What is being asked
Would you copy all lines in the data that contain the word "sharingmymedia"?

☆ ☆ ☆ ☆ ☆

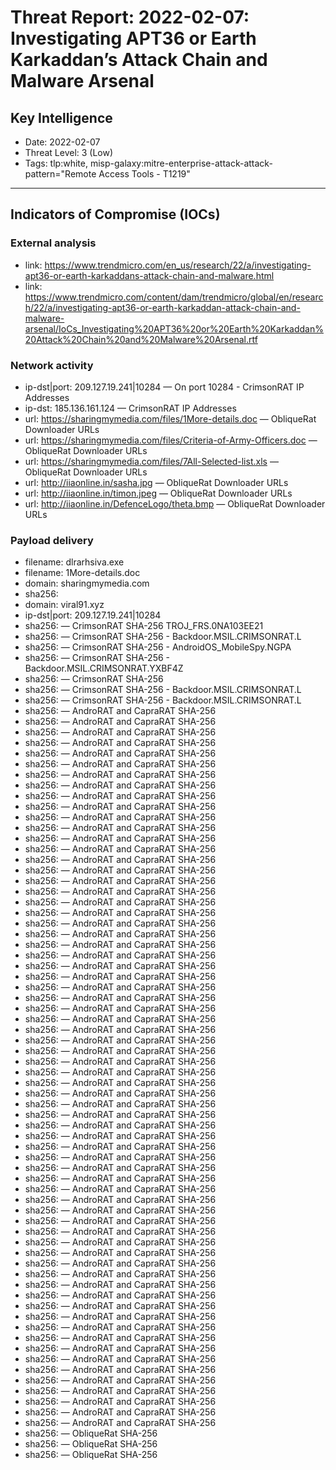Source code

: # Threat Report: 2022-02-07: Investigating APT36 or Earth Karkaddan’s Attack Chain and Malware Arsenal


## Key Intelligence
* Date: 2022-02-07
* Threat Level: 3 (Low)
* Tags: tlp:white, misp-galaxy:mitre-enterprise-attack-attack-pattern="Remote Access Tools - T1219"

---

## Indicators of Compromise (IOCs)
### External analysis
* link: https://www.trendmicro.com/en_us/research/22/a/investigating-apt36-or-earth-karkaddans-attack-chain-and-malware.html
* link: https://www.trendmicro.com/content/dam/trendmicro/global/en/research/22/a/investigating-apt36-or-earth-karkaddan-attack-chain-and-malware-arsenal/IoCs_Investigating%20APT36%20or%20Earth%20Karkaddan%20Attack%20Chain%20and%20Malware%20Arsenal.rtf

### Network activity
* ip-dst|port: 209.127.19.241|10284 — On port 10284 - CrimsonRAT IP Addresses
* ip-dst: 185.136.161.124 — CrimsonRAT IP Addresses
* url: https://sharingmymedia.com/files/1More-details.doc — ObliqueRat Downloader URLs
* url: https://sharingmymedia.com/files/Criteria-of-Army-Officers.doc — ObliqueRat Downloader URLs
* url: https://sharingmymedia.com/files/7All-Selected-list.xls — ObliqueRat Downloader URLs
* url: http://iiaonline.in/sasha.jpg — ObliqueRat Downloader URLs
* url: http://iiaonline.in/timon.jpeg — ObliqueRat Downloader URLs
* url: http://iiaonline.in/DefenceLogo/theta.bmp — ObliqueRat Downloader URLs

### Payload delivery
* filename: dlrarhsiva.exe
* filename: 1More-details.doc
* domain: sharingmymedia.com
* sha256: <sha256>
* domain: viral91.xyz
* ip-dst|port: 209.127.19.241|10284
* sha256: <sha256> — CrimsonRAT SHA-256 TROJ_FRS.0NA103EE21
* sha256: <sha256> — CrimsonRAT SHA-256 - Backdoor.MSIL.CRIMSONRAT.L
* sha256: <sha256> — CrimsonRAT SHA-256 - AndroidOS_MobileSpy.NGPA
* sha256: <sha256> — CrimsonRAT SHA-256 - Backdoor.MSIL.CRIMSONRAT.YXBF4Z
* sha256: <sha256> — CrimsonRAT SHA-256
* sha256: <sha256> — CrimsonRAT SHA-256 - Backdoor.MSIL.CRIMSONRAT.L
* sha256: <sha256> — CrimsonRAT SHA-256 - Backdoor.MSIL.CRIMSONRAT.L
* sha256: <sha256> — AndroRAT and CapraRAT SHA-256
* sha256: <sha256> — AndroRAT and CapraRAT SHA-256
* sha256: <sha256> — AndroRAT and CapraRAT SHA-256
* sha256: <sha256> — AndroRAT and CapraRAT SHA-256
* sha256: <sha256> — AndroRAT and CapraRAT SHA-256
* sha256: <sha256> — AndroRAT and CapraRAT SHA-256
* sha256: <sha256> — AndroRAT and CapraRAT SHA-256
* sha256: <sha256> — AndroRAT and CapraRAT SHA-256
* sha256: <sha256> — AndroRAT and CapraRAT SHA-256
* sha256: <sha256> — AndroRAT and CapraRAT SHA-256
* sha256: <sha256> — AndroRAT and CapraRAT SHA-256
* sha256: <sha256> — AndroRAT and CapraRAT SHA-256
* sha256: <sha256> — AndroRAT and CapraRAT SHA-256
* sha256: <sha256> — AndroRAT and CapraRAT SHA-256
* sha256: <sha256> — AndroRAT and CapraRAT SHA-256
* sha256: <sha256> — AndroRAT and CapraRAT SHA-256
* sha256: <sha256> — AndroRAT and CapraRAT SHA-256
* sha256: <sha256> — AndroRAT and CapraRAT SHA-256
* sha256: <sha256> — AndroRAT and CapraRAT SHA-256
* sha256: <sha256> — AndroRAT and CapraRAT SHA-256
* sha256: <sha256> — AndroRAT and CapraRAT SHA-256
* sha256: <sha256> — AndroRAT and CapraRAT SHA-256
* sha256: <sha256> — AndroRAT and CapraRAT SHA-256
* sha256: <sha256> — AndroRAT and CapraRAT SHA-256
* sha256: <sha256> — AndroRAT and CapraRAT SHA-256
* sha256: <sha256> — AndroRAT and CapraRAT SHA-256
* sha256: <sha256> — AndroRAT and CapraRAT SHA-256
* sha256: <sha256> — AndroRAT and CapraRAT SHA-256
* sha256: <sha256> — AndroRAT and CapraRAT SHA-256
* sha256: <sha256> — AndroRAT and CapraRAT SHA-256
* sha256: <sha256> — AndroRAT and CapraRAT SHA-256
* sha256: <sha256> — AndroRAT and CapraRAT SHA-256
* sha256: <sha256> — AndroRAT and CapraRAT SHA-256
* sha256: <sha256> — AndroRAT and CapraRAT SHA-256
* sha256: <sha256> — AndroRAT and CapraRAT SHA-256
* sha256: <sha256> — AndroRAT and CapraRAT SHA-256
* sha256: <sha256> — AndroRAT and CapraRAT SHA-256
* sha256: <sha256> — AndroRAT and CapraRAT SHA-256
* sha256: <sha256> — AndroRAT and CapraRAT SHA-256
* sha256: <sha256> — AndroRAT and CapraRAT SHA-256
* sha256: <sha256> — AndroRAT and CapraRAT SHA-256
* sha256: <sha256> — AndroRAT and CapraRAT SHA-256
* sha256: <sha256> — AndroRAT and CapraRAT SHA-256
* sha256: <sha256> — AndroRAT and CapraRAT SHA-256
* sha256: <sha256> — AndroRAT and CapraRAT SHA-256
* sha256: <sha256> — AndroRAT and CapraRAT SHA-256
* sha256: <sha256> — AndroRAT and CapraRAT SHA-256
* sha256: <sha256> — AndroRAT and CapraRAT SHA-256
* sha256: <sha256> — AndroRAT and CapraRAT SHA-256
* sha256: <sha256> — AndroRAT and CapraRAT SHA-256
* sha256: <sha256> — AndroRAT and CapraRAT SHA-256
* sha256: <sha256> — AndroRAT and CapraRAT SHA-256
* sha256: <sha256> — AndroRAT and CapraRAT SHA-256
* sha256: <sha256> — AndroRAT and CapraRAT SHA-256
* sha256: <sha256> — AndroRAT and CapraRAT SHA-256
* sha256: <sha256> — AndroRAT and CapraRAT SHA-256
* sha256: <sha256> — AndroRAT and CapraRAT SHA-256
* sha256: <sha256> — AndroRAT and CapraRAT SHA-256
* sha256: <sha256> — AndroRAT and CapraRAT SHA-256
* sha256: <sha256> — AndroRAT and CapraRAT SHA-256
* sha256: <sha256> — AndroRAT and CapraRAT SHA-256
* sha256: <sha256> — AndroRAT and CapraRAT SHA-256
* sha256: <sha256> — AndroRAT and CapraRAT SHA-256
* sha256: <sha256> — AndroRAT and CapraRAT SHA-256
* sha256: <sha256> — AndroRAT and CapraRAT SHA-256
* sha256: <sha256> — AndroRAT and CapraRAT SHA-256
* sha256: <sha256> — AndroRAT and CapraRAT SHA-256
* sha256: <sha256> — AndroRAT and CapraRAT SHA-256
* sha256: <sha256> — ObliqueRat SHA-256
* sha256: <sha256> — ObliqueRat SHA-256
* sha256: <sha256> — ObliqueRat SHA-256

☆ ☆ ☆ ☆ ☆

Exercise output
* url: https://sharingmymedia.com/files/1More-details.doc — ObliqueRat Downloader URLs
* url: https://sharingmymedia.com/files/Criteria-of-Army-Officers.doc — ObliqueRat Downloader URLs
* url: https://sharingmymedia.com/files/7All-Selected-list.xls — ObliqueRat Downloader URLs
* domain: sharingmymedia.com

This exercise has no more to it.